▸ **DOCUMENT EXCERPT**:

──────────

From pasture to plate, Anderson’s run unique sheep ranch
Ten Sleep – Aaron Anderson is a third generation sheep producer from Ten Sleep. Anderson Ranch Company is unique in the sense that Aaron and his family are involved with the whole process of sheep production.
They lamb approximately 2,400 Rambouillet ewes, finish the majority of their lambs in their own feedlot and ultimately sell most of those lambs on the rail in New York City.
The Andersons utilize Rambouillet ewes because they are easy to herd and produce high quality 21-micron wool. They use Hampshire bucks as terminal sires for the carcass benefits.
“I think sheep production in itself is kind of unique. There are fewer of us all of the time. When I was a kid it was nothing to have eight or 10 different outfits show up to get strays when we worked sheep,” says Aaron. “Anymore I hardly ever get a stray, and if I do it usually only comes from one other operation. I think we are becoming an endangered species.”

──────────

▸ **RAW DATA**:

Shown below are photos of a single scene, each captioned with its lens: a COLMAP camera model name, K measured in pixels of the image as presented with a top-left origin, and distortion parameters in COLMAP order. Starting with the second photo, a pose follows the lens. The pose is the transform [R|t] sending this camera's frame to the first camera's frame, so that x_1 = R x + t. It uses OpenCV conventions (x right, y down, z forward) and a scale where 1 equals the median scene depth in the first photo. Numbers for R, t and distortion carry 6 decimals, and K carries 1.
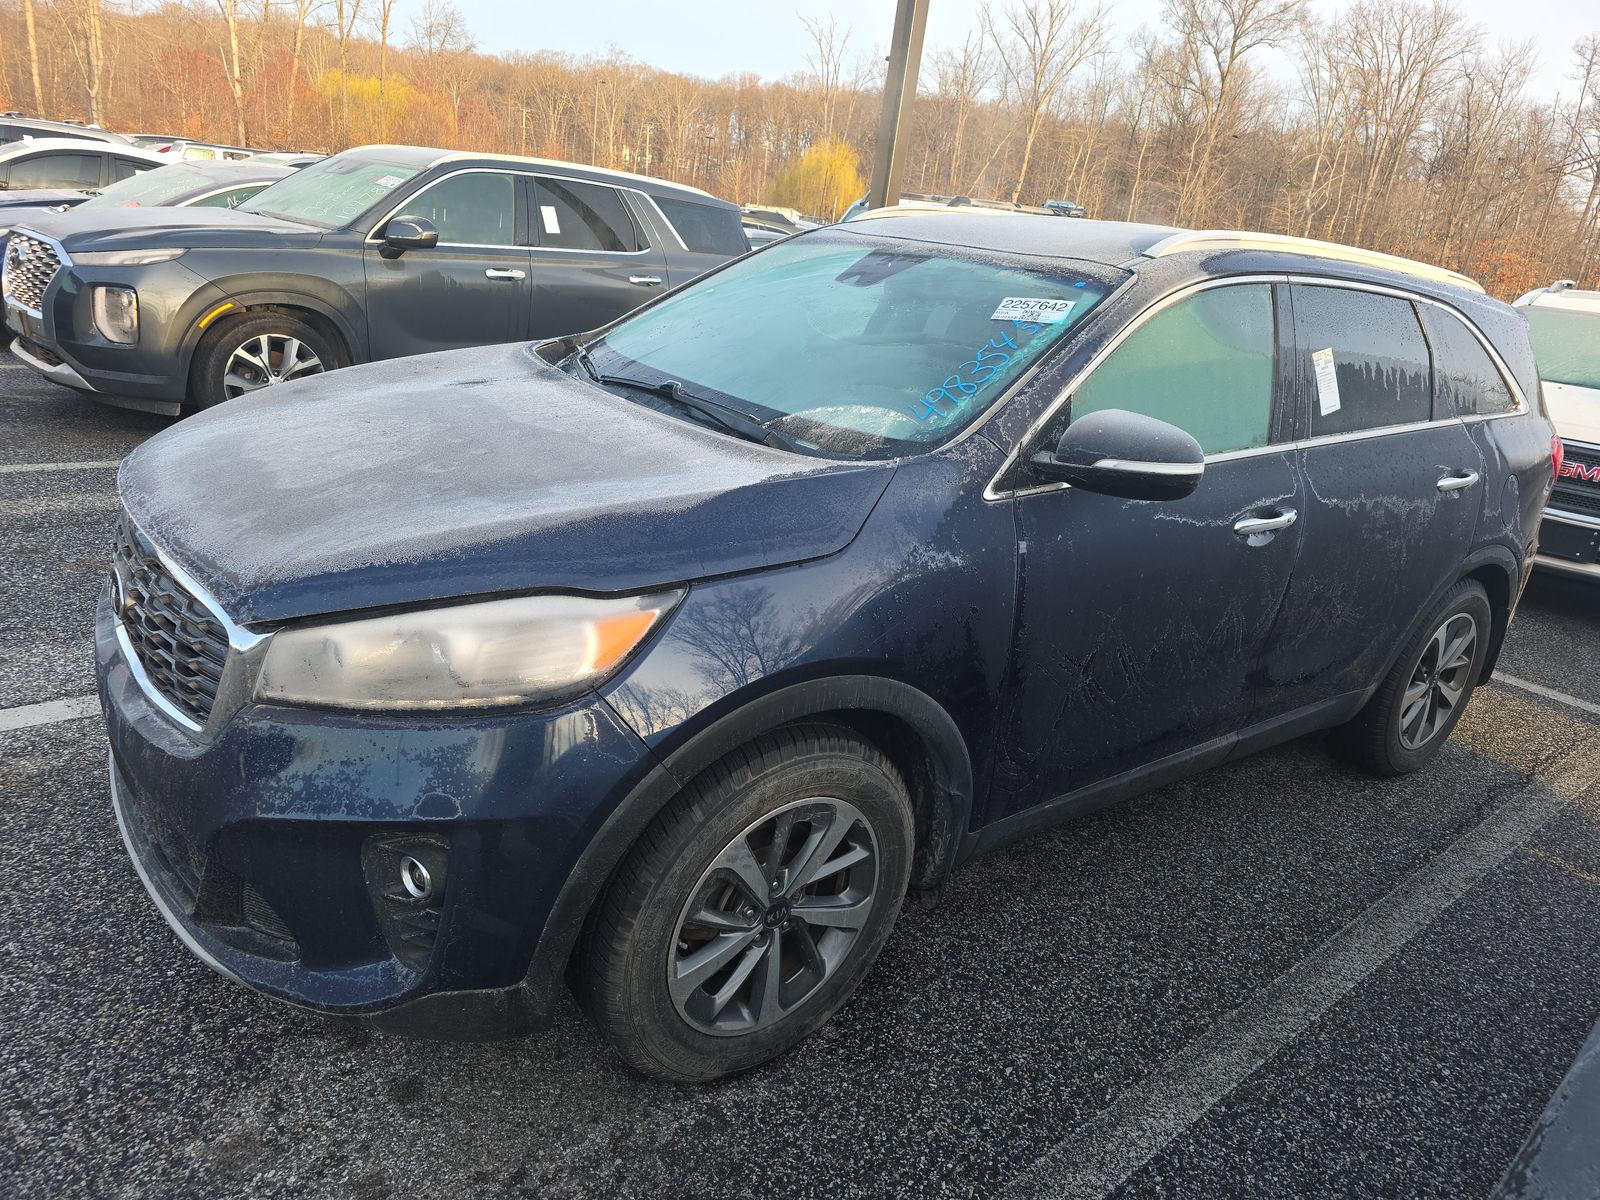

──────────

▸ **WORK TO COMPLETE**:
• A. In the article on the Anderson sheep ranch, which breed of bucks serves as terminal sires?
• B. Carry on the article about the Anderson sheep ranch from the point where it stops.

▸ **RESPONSES TO THE EXERCISE**:
• A. Hampshire bucks.

• B.
Building a ranch
Aaron’s grandfather, Rouse Anderson, first came into the Ten Sleep area as a bookkeeper for the construction crew that was building the first highway down Ten Sleep canyon.
He liked the area so well that he and his wife Zula, a Ten Sleep native, bought the ranch in 1933 and began their sheep production business operating as Anderson Company.
Aaron gives the bulk of the credit for building this operation and keeping it together over the years to his dad, Jim, and his uncle, Gene.
“They worked hard and sacrificed a great deal to keep this operation together. I am proud of the legacy they have left me in charge of,” Aaron says.
In the early 90s after finishing college Aaron and his cousin Kevin returned to Ten Sleep to work on the ranch.
“We worked on building up our sheep numbers and increasing the size of our feedlot and farming operations, so that the four of us could make a reasonable living producing sheep,” Aaron comments.
“I lost my dad two years ago and my cousin this last summer. Besides missing them, it has left plenty of work to go around for me and my Uncle Gene, who is 86,” says Aaron.
A year in the life
The Andersons run their sheep from the badlands west of Worland clear to the top of the Big Horn Mountains.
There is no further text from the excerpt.